* WRITTEN TASK *
Reproduce each of the rows below word for word, keeping every line in its original order.

-- -- --

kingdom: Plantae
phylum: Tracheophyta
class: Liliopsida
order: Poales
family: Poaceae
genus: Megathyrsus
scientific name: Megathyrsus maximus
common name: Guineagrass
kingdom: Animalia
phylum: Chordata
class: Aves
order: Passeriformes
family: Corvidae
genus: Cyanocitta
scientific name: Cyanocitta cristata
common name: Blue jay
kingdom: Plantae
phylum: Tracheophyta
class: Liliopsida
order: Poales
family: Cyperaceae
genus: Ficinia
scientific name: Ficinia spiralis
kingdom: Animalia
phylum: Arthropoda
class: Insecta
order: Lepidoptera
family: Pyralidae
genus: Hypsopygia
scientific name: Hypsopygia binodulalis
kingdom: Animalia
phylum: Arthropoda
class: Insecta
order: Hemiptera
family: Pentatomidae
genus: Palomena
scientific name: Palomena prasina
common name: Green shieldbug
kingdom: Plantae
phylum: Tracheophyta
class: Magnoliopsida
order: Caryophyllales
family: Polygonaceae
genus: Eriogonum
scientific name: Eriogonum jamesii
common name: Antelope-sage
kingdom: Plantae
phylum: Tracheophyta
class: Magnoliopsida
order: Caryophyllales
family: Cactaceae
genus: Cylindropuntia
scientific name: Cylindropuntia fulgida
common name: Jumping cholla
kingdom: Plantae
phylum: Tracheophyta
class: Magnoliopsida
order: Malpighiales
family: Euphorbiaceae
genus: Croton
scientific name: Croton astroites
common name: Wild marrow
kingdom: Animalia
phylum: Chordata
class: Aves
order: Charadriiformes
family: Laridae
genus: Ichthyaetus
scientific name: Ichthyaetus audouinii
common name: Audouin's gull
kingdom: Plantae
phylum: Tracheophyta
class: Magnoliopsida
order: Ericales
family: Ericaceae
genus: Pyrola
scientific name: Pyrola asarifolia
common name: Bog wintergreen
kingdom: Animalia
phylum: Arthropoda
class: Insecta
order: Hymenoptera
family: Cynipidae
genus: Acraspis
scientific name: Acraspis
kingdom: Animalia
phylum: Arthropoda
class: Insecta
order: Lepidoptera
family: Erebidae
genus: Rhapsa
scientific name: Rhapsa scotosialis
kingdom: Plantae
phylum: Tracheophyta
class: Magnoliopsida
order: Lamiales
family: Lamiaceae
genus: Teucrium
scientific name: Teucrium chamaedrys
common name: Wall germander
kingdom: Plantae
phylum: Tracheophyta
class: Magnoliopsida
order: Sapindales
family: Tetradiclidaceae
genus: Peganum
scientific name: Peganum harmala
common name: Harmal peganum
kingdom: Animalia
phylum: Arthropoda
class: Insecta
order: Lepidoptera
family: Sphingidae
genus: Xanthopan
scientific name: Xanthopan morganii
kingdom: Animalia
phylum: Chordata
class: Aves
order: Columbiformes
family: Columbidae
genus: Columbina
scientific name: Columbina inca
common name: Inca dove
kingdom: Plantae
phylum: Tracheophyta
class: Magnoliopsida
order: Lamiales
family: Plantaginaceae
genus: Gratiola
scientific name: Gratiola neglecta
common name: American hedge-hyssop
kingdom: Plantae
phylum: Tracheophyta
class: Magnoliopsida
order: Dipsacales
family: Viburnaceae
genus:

-- -- --

* SOLUTION BELOW *
kingdom: Plantae
phylum: Tracheophyta
class: Liliopsida
order: Poales
family: Poaceae
genus: Megathyrsus
scientific name: Megathyrsus maximus
common name: Guineagrass
kingdom: Animalia
phylum: Chordata
class: Aves
order: Passeriformes
family: Corvidae
genus: Cyanocitta
scientific name: Cyanocitta cristata
common name: Blue jay
kingdom: Plantae
phylum: Tracheophyta
class: Liliopsida
order: Poales
family: Cyperaceae
genus: Ficinia
scientific name: Ficinia spiralis
kingdom: Animalia
phylum: Arthropoda
class: Insecta
order: Lepidoptera
family: Pyralidae
genus: Hypsopygia
scientific name: Hypsopygia binodulalis
kingdom: Animalia
phylum: Arthropoda
class: Insecta
order: Hemiptera
family: Pentatomidae
genus: Palomena
scientific name: Palomena prasina
common name: Green shieldbug
kingdom: Plantae
phylum: Tracheophyta
class: Magnoliopsida
order: Caryophyllales
family: Polygonaceae
genus: Eriogonum
scientific name: Eriogonum jamesii
common name: Antelope-sage
kingdom: Plantae
phylum: Tracheophyta
class: Magnoliopsida
order: Caryophyllales
family: Cactaceae
genus: Cylindropuntia
scientific name: Cylindropuntia fulgida
common name: Jumping cholla
kingdom: Plantae
phylum: Tracheophyta
class: Magnoliopsida
order: Malpighiales
family: Euphorbiaceae
genus: Croton
scientific name: Croton astroites
common name: Wild marrow
kingdom: Animalia
phylum: Chordata
class: Aves
order: Charadriiformes
family: Laridae
genus: Ichthyaetus
scientific name: Ichthyaetus audouinii
common name: Audouin's gull
kingdom: Plantae
phylum: Tracheophyta
class: Magnoliopsida
order: Ericales
family: Ericaceae
genus: Pyrola
scientific name: Pyrola asarifolia
common name: Bog wintergreen
kingdom: Animalia
phylum: Arthropoda
class: Insecta
order: Hymenoptera
family: Cynipidae
genus: Acraspis
scientific name: Acraspis
kingdom: Animalia
phylum: Arthropoda
class: Insecta
order: Lepidoptera
family: Erebidae
genus: Rhapsa
scientific name: Rhapsa scotosialis
kingdom: Plantae
phylum: Tracheophyta
class: Magnoliopsida
order: Lamiales
family: Lamiaceae
genus: Teucrium
scientific name: Teucrium chamaedrys
common name: Wall germander
kingdom: Plantae
phylum: Tracheophyta
class: Magnoliopsida
order: Sapindales
family: Tetradiclidaceae
genus: Peganum
scientific name: Peganum harmala
common name: Harmal peganum
kingdom: Animalia
phylum: Arthropoda
class: Insecta
order: Lepidoptera
family: Sphingidae
genus: Xanthopan
scientific name: Xanthopan morganii
kingdom: Animalia
phylum: Chordata
class: Aves
order: Columbiformes
family: Columbidae
genus: Columbina
scientific name: Columbina inca
common name: Inca dove
kingdom: Plantae
phylum: Tracheophyta
class: Magnoliopsida
order: Lamiales
family: Plantaginaceae
genus: Gratiola
scientific name: Gratiola neglecta
common name: American hedge-hyssop
kingdom: Plantae
phylum: Tracheophyta
class: Magnoliopsida
order: Dipsacales
family: Viburnaceae
genus:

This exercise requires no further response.